Favoriser la transversalité entre les services et les projets intégrés.
Les textes régissant l’organisation contractuelle et financière des services publics locaux rendent aujourd’hui parfois difficile la réalisation de projets intégrés, transversaux à plusieurs « services urbains ». Les modalités existantes d’affectation de ressources financières, par exemple dans le cadre des budgets annexes locaux, ou la limitation par la loi de certains périmètres contractuels de services publics urbains, freinent la mise en œuvre de ces transversalités devenues techniquement possibles et économiquement pertinentes pour faciliter la mise en œuvre de la ville durable grâce à de nouveaux modèles économiques. Au-delà d’une jurisprudence récente, la réglementation doit donc évoluer pour aller plus loin, en continuant à favoriser notamment des expérimentations au service de l’intérêt général dans des domaines décloisonnés tels la mobilité, la performance énergétique, l’économie circulaire.

PROPOSITION 
Intensifier la formation des décideurs locaux et de leurs services pour mieux utiliser la commande publique et faciliter ainsi la promotion de nouveaux modes de production et de consommation durables.

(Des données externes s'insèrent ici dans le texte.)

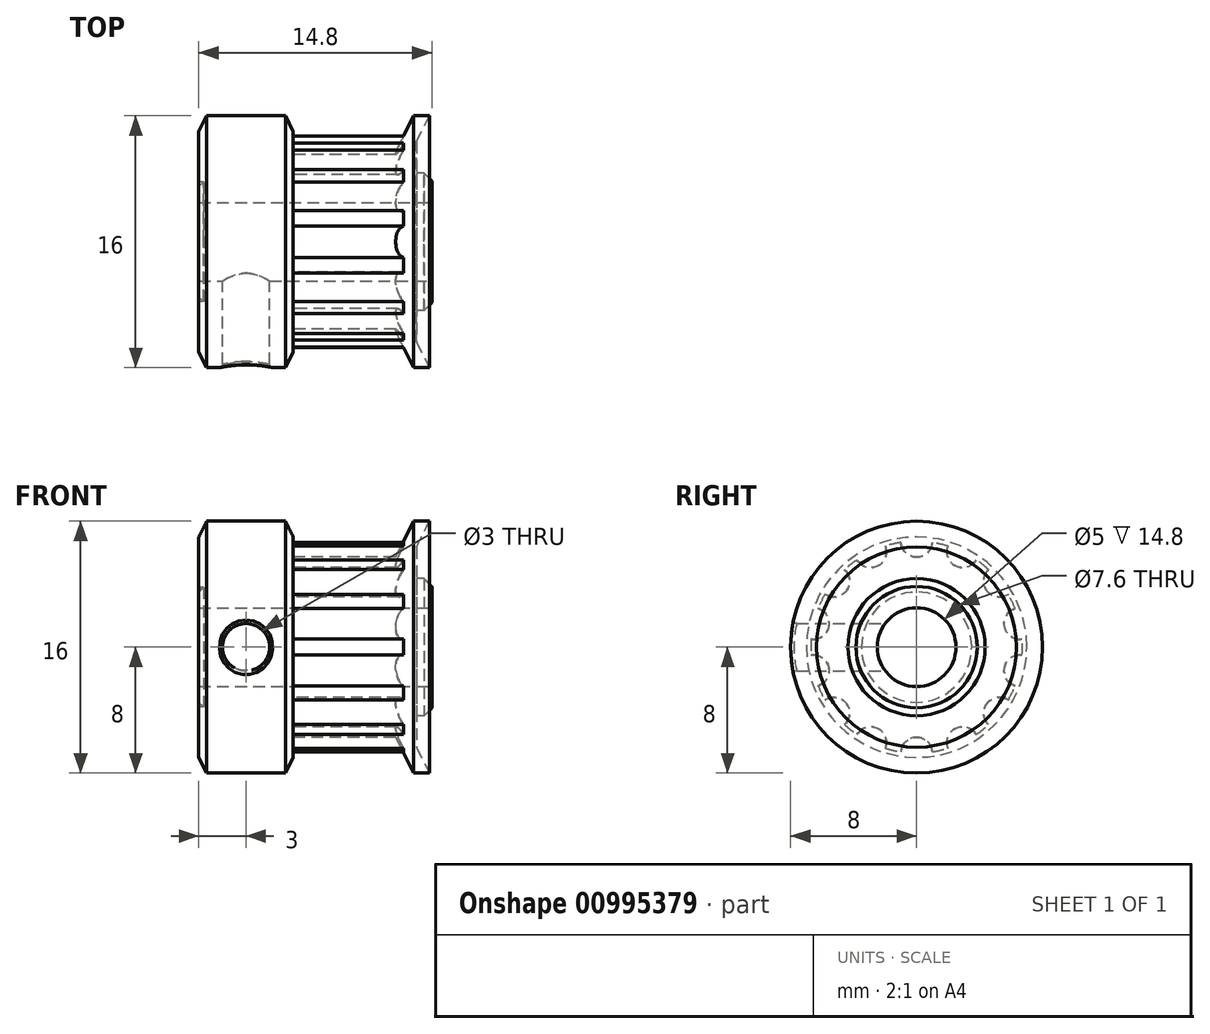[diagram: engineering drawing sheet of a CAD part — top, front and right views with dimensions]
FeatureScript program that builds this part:
annotation { "Feature Type Name" : "Feature", "Feature Type Description" : "" }
export const myFeature = defineFeature(function(context is Context, id is Id, definition is map)
    precondition{}
    {
        {
            var Q0;
            Q0=qCreatedBy(makeId("Front.planeOp"),FACE);
            var sketch = newSketch(context, id + "F0", { "sketchPlane" : qUnion([Q0])});
            skLineSegment(sketch, "E0", {"start": v(0, 7) * mm, "end": v(0, 3.8) * mm, "construction": true});
            skLineSegment(sketch, "E1", {"start": v(0, 0) * mm, "end": v(14.8, 0) * mm, "construction": true});
            skLineSegment(sketch, "E2", {"start": v(0, 7) * mm, "end": v(0, 3.9) * mm});
            skLineSegment(sketch, "E3", {"start": v(0.5, 8) * mm, "end": v(5.5, 8) * mm});
            skLineSegment(sketch, "E4", {"start": v(5.5, 8) * mm, "end": v(6, 7) * mm});
            skLineSegment(sketch, "E5", {"start": v(6, 7) * mm, "end": v(6, 6.72) * mm});
            skLineSegment(sketch, "E6", {"start": v(6, 6.72) * mm, "end": v(13, 6.72) * mm});
            skLineSegment(sketch, "E7", {"start": v(13, 6.72) * mm, "end": v(13.64, 8) * mm});
            skLineSegment(sketch, "E8", {"start": v(13.64, 8) * mm, "end": v(14.64, 8) * mm});
            skPoint(sketch, "E9.endSnap0", {"position": v(14.14, 8) * mm});
            skLineSegment(sketch, "E10", {"start": v(0, 7) * mm, "end": v(0.5, 8) * mm});
            skLineSegment(sketch, "E11", {"start": v(0.1, 3.8) * mm, "end": v(0.3, 3.8) * mm});
            skLineSegment(sketch, "E12", {"start": v(0.3, 3.8) * mm, "end": v(0, 3.5) * mm});
            skLineSegment(sketch, "E13.trimOffspring", {"start": v(0, 3.5) * mm, "end": v(0, 0) * mm, "construction": true});
            skLineSegment(sketch, "E14.trimOffspring", {"start": v(0, 3.5) * mm, "end": v(0, 0) * mm});
            skPoint(sketch, "E15.visualSharp", {"position": v(14.8, 0) * mm});
            skPoint(sketch, "E16.visualSharp", {"position": v(0, 3.8) * mm});
            skArc(sketch, "E16.filletArc", {"start": v(0, 3.9) * mm, "mid": v(0.03, 3.83) * mm, "end": v(0.1, 3.8) * mm});
            skLineSegment(sketch, "E17", {"start": v(13.82, 4.35) * mm, "end": v(14.3, 4.35) * mm});
            skLineSegment(sketch, "E18", {"start": v(14.8, 3.85) * mm, "end": v(14.8, 0) * mm});
            skLineSegment(sketch, "E19", {"start": v(14.3, 4.35) * mm, "end": v(14.8, 3.85) * mm});
            skPoint(sketch, "E20.orphan", {"position": v(14.8, 4.35) * mm});
            skLineSegment(sketch, "E21", {"start": v(14.64, 8) * mm, "end": v(13.82, 6.35) * mm});
            skLineSegment(sketch, "E22", {"start": v(13.82, 6.35) * mm, "end": v(13.82, 4.35) * mm});
            skPoint(sketch, "E23.orphan", {"position": v(14.14, 4.35) * mm});
            skLineSegment(sketch, "E24", {"start": v(0, 0) * mm, "end": v(14.8, 0) * mm});
            skSolve(sketch);
        }
        {
            var Q0;
            Q0 = qSketchRegion(id + "F0", true);
            var Q1;
            Q1=sQuery(id+"F0.wireOp",EDGE,"E24");
            revolve(context, id + "F1", {"surfaceOperationType" : NewSurfaceOperationType.NEW, "entities" : qUnion([Q0]), "axis" : qUnion([Q1]), "revolveType" : RevolveType.FULL});
        }
        {
            var Q0;
            Q0=makeQuery(id+"F1.opRevolve","SWEPT_FACE",FACE,{"disambiguationData":[OSD([sQuery(id+"F0.wireOp",EDGE,"E18")])]});
            var sketch = newSketch(context, id + "F2", { "sketchPlane" : qUnion([Q0])});
            skSolve(sketch);
        }
        {
            var Q0;
            Q0=makeQuery(id+"F2.imprint","IMPRINT",FACE,{"disambiguationData":[TD([[makeQuery(id+"F2.imprint","IMPRINT",EDGE,{"derivedFrom":makeQuery(id+"F1.opRevolve","SWEPT_EDGE",EDGE,{"disambiguationData":[OSD([sQuery(id+"F0.wireOp",EDGE,"E18"),sQuery(id+"F0.wireOp",EDGE,"E19")])]})}),-1.0]])]});
            var sketch = newSketch(context, id + "F3", { "sketchPlane" : qUnion([Q0])});
            skCircle(sketch, "E25", {"center": v(0, 0) * mm, "radius": 2.5 * mm});
            skSolve(sketch);
        }
        {
            var Q0;
            Q0 = qSketchRegion(id + "F3", true);
            extrude(context, id + "F4", {"entities" : qUnion([Q0]), "operationType" : NewBodyOperationType.REMOVE, "endBound" : BoundingType.THROUGH_ALL, "oppositeDirection" : true, "depth" : 25 * mm, "offsetDistance" : 25 * mm});
        }
        {
            var Q0;
            Q0=makeQuery(id+"F1.opRevolve","SWEPT_FACE",FACE,{"disambiguationData":[OSD([sQuery(id+"F0.wireOp",EDGE,"E5")])]});
            var sketch = newSketch(context, id + "F5", { "sketchPlane" : qUnion([Q0])});
            skLineSegment(sketch, "E26", {"start": v(0, 0) * mm, "end": v(0, 6.72) * mm, "construction": true});
            skSolve(sketch);
        }
        {
            var Q0;
            {var subQ0=sQuery(id+"F0.wireOp",EDGE,"E5");Q0=makeQuery(id+"F5.imprint","IMPRINT",FACE,{"disambiguationData":[TD([[makeQuery(id+"F5.imprint","IMPRINT",EDGE,{"derivedFrom":makeQuery(id+"F1.opRevolve","SWEPT_EDGE",EDGE,{"disambiguationData":[OSD([sQuery(id+"F0.wireOp",EDGE,"E4"),subQ0])]})}),-1.0]])]});}
            var sketch = newSketch(context, id + "F6", { "sketchPlane" : qUnion([Q0])});
            skCircle(sketch, "E27", {"center": v(0, 6.72) * mm, "radius": 1 * mm});
            skCircle(sketch, "E28.1.0", {"center": v(-2.92, 6.05) * mm, "radius": 1 * mm});
            skCircle(sketch, "E28.2.0", {"center": v(-5.25, 4.19) * mm, "radius": 1 * mm});
            skCircle(sketch, "E28.3.0", {"center": v(-6.55, 1.5) * mm, "radius": 1 * mm});
            skCircle(sketch, "E28.4.0", {"center": v(-6.55, -1.5) * mm, "radius": 1 * mm});
            skCircle(sketch, "E28.5.0", {"center": v(-5.25, -4.19) * mm, "radius": 1 * mm});
            skCircle(sketch, "E28.6.0", {"center": v(-2.92, -6.05) * mm, "radius": 1 * mm});
            skCircle(sketch, "E28.7.0", {"center": v(0, -6.72) * mm, "radius": 1 * mm});
            skCircle(sketch, "E28.8.0", {"center": v(2.92, -6.05) * mm, "radius": 1 * mm});
            skCircle(sketch, "E28.9.0", {"center": v(5.25, -4.19) * mm, "radius": 1 * mm});
            skCircle(sketch, "E28.10.0", {"center": v(6.55, -1.5) * mm, "radius": 1 * mm});
            skCircle(sketch, "E28.11.0", {"center": v(6.55, 1.5) * mm, "radius": 1 * mm});
            skCircle(sketch, "E28.12.0", {"center": v(5.25, 4.19) * mm, "radius": 1 * mm});
            skCircle(sketch, "E28.13.0", {"center": v(2.92, 6.05) * mm, "radius": 1 * mm});
            skPoint(sketch, "E28.center", {"position": v(0, 0) * mm});
            skSolve(sketch);
        }
        {
            var Q0;
            Q0 = qSketchRegion(id + "F6", true);
            var Q1;
            Q1=makeQuery(id+"F1.opRevolve","SWEPT_FACE",FACE,{"disambiguationData":[OSD([sQuery(id+"F0.wireOp",EDGE,"E7")])]});
            extrude(context, id + "F7", {"entities" : qUnion([Q0]), "operationType" : NewBodyOperationType.REMOVE, "endBound" : BoundingType.UP_TO_SURFACE, "depth" : 25 * mm, "endBoundEntityFace" : qUnion([Q1]), "offsetDistance" : 25 * mm});
        }
        {
            var Q0;
            Q0=qCreatedBy(makeId("Front.planeOp"),FACE);
            var sketch = newSketch(context, id + "F8", { "sketchPlane" : qUnion([Q0])});
            skLineSegment(sketch, "E29", {"start": v(0, 0) * mm, "end": v(6.13, 0) * mm, "construction": true});
            skCircle(sketch, "E30", {"center": v(3, 0) * mm, "radius": 1.5 * mm});
            skSolve(sketch);
        }
        {
            var Q0;
            Q0 = qSketchRegion(id + "F8", true);
            extrude(context, id + "F9", {"entities" : qUnion([Q0]), "operationType" : NewBodyOperationType.REMOVE, "depth" : 25 * mm, "offsetDistance" : 25 * mm});
        }
        {
            var Q0;
            Q0=makeQuery(id+"F9.boolean.opBoolean","INTERSECT",EDGE,{"derivedFrom":[makeQuery(id+"F1.opRevolve","SWEPT_FACE",FACE,{"disambiguationData":[OSD([sQuery(id+"F0.wireOp",EDGE,"E3")])]}),makeQuery(id+"F9.opExtrude","SWEPT_FACE",FACE,{"disambiguationData":[OSD([sQuery(id+"F8.wireOp",EDGE,"E30")])]})]});
            fillet(context, id + "F10", {"entities" : qUnion([Q0]), "radius" : .2 * mm, "tangentPropagation" : true, "allowEdgeOverflow" : false});
        }
    });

La commande publique constitue un levier d’action particulièrement important pour contribuer à l’émergence de nouveaux modes de production et de consommation plus durables. Ainsi, la loi de transition énergétique permet d’augmenter les achats publics de papiers et de matériaux issus du recyclage.

De tels dispositifs méritent d’être plus souvent sollicités dans les procédures de mise en concurrence, et cela passe notamment par plus de formation des décideurs locaux et de leurs services sur ce type de disposition. De même, la notion de mieux disant/moins disant sur le cycle de vie ainsi que la prise en compte de l’empreinte carbone et d’une démarche RSE sont à encourager fortement. Dans le même esprit, des objectifs de production et/ou de consommation durable pourraient être introduits pour d’autres types de flux et dans d’autres domaines, tels la mobilité ou l’énergie.